Create an Alerting Rule in Prometheus

PromQL expression to detect missing mountpoints

Make sure to test your query on /explore tab.

You can use metric node_filesystem_avail_bytes to detect specific mountpoint (e.g. /mnt/data) on specific instance (e.g vm-name:9100):

node_filesystem_avail_bytes{instance="vm-name:9100",mountpoint="/mnt/data"}

⚠ Any missing mountpoints for an instance might be due to default regexp value of the argument --collector.filesystem.ignored-mount-points="^/(dev|proc|run|sys|mnt|media|var/lib/docker/.+)($|/)", so you might just remove the path you need in regexp value

If you need to detect missing metric, you can use vector absent()

⚠ vector absent() cannot be used for multiple instances promQL regexp (or at least not the way you are expected). So instead of

absent(node_filesystem_avail_bytes{instance~="vm-name:9100|vm-name2:9100",mountpoint="/mnt/data"})

you’ll need to use or operator

absent(node_filesystem_avail_bytes{instance="vm-name:9100",mountpoint="/mnt/data"}) or absent(node_filesystem_avail_bytes{instance="vm-name2:9100",mountpoint="/mnt/data"})

Alert rule

When your expression is ready, you can define an alert rule in a new file e.g. /etc/prometheus/alert_rules.yml:

groups:
  - name: filesystem_alerts
    rules:
      - alert: MountPointMissing
        expr: absent(node_filesystem_avail_bytes{instance="vm-name:9100",mountpoint="/mnt/data"})
        for: 5m
        labels:
          severity: critical
        annotations:
          summary: "Mount point /mnt/data"
          description: "The mount point /mnt/data is not available on {{ $labels.instance }} for more than 5 minutes."
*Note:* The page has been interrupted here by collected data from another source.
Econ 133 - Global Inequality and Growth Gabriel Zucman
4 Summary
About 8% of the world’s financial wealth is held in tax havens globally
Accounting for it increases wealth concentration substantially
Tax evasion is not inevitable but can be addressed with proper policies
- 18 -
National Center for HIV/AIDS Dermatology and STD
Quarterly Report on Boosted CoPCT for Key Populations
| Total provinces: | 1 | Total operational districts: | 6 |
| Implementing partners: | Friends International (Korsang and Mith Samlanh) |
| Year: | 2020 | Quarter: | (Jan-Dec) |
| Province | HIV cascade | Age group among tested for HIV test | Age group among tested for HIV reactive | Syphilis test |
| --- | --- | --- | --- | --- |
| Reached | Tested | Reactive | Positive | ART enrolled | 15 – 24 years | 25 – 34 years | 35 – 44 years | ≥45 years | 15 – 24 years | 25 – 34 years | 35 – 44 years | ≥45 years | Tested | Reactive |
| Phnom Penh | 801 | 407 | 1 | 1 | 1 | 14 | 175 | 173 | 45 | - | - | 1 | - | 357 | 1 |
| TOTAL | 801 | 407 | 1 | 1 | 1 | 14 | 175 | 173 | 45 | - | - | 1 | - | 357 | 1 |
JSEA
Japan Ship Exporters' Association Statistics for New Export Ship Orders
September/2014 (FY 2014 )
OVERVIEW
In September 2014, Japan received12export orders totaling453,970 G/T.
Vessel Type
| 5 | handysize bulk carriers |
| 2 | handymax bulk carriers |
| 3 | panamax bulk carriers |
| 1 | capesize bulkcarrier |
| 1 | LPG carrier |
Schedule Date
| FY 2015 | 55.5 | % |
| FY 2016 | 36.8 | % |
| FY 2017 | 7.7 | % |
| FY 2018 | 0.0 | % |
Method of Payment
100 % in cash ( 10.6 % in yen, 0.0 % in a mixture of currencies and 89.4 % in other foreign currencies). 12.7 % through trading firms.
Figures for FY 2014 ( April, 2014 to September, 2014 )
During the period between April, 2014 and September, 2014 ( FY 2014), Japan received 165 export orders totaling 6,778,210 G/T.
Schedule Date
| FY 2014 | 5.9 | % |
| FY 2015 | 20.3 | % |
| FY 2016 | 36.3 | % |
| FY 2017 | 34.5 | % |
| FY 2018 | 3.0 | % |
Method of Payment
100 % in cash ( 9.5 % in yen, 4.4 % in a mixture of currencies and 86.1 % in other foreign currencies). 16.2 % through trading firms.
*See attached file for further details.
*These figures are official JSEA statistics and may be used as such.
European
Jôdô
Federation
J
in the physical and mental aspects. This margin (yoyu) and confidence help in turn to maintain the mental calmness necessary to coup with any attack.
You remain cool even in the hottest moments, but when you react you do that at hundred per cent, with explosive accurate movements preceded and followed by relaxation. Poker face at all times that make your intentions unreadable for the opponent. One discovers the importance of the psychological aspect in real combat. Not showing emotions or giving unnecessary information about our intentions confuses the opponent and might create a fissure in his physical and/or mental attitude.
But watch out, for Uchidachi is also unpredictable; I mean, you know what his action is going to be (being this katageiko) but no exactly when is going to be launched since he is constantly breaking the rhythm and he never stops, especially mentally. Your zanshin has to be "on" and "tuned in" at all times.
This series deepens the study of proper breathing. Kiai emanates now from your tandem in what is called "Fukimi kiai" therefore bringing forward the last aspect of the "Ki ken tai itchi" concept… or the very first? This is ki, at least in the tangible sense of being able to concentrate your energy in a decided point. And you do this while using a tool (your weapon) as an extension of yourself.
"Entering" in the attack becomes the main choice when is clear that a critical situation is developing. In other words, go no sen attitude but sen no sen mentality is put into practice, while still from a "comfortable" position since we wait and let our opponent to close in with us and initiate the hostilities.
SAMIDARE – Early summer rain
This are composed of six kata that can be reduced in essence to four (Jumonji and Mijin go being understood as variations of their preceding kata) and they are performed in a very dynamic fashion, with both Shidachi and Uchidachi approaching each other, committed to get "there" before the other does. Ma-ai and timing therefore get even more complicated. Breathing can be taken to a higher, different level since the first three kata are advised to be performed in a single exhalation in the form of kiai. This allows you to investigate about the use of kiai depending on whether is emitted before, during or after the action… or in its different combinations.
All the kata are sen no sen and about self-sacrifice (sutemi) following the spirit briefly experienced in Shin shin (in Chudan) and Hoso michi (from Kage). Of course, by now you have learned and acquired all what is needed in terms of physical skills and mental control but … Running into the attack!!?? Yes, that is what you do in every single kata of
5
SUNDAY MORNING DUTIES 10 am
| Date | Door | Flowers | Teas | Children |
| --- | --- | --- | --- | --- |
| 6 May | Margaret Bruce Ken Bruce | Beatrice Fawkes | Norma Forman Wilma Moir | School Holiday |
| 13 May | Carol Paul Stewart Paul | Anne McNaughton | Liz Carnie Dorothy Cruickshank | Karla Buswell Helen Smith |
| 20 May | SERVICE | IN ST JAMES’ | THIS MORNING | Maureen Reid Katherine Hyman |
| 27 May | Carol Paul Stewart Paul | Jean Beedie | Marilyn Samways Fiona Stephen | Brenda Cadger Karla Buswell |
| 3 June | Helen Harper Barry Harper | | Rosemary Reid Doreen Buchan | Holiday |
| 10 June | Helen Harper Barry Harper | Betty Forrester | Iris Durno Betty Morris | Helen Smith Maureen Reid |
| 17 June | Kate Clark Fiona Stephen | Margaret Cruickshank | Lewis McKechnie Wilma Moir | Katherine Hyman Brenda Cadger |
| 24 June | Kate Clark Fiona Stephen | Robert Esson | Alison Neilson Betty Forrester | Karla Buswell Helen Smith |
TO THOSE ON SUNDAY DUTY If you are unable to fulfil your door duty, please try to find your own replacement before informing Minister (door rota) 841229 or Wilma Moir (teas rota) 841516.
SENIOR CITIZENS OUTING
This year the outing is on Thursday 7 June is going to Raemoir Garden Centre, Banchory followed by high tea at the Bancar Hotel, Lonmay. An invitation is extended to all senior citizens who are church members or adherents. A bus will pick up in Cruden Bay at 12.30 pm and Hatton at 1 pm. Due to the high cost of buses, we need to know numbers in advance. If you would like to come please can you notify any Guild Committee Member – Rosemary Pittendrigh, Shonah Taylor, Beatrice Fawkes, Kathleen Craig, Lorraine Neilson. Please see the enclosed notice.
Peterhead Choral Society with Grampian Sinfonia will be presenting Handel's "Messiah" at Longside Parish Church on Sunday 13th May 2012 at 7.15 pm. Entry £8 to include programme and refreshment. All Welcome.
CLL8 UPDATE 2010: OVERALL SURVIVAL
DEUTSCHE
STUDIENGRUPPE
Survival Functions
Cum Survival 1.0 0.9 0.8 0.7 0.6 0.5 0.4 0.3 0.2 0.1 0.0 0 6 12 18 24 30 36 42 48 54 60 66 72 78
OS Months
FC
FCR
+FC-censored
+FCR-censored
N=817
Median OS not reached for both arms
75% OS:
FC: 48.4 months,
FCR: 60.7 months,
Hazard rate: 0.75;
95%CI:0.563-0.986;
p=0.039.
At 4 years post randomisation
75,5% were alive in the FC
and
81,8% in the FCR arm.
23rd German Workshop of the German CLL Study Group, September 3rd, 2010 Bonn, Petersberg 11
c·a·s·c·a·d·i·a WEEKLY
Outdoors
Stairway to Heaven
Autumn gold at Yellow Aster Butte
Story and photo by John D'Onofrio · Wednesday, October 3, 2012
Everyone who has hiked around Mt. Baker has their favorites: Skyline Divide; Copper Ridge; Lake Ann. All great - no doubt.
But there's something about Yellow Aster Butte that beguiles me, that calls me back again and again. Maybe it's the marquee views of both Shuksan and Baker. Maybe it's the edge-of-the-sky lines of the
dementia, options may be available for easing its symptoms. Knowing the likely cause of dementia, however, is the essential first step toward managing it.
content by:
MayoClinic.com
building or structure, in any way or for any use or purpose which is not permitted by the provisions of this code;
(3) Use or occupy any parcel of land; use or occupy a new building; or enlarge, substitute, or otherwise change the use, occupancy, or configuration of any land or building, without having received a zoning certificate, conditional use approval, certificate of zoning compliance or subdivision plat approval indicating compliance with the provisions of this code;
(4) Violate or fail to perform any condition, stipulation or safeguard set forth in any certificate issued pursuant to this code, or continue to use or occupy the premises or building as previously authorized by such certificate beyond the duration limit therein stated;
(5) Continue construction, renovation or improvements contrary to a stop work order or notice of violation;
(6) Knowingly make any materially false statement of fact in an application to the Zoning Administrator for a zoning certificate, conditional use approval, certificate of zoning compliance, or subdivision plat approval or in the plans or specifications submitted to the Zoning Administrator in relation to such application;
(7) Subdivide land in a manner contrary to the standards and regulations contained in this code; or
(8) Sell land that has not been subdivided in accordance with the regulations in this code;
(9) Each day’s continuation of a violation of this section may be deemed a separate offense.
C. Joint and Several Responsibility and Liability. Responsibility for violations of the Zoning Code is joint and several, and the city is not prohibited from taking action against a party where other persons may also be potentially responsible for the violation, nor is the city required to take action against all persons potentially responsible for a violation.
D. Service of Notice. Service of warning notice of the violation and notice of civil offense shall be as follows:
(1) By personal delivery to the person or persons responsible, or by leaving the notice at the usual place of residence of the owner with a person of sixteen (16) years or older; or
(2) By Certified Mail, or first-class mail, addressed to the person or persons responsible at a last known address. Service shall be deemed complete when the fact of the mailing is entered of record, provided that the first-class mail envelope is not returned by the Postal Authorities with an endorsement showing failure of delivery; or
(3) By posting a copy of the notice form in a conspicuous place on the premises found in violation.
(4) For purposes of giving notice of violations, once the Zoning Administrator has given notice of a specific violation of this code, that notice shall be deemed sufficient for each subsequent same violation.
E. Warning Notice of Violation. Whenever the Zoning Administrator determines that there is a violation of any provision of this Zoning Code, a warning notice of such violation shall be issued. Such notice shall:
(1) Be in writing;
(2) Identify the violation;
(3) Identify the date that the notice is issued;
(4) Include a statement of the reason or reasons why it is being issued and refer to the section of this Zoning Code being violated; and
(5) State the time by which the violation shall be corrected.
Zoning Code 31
and reference it in your prometheus.yml configuration file

rule_files:
  - "alert_rules.yml"

Setup a notification configuration in Alertmanager

Here is an exemple of an alert configuration to send a notification to slack:

global:
  slack_api_url: "<SLACK_WEBHOOK_URL>"
route:
  group_by: ['instance', 'alert']
  group_wait: 1m
  group_interval: 5m
  repeat_interval: 24h
  receiver: slack-notifications

receivers:
  - name: 'slack-notifications'
    slack_configs:
      # https://prometheus.io/docs/alerting/configuration/#slack_config
      - channel: '<slack_channel>'
        send_resolved: true
        icon_url: https://avatars3.githubusercontent.com/u/3380462
        title: "{{ .CommonAnnotations.summary }} is {{ if .Alerts.Firing }}DOWN{{ else }}OK{{ end }}"
        text: >-
            *Description*: {{ .CommonAnnotations.description }}
            
            {{ range .Alerts -}}
              {{ range .Labels.SortedPairs }} • *{{ .Name }}:* `{{ .Value }}`
              {{ end }}
            {{ end }}

/etc/prometheus/alertmanager.yml

Restart Prometheus and Alertmanager

systemctl restart prometheus
systemctl restart prometheus-alertmanager

Sanity checks

  1. To make sure that the syntax is correct you can run promtool on rule and on configuration file
    promtool check rules /etc/prometheus/alert_rules.yml
    promtool check config /etc/prometheus/prometheus.yml
    
  2. You can also check its deployment in grafana, in Alerting > Alert rules at URL /alerting/list.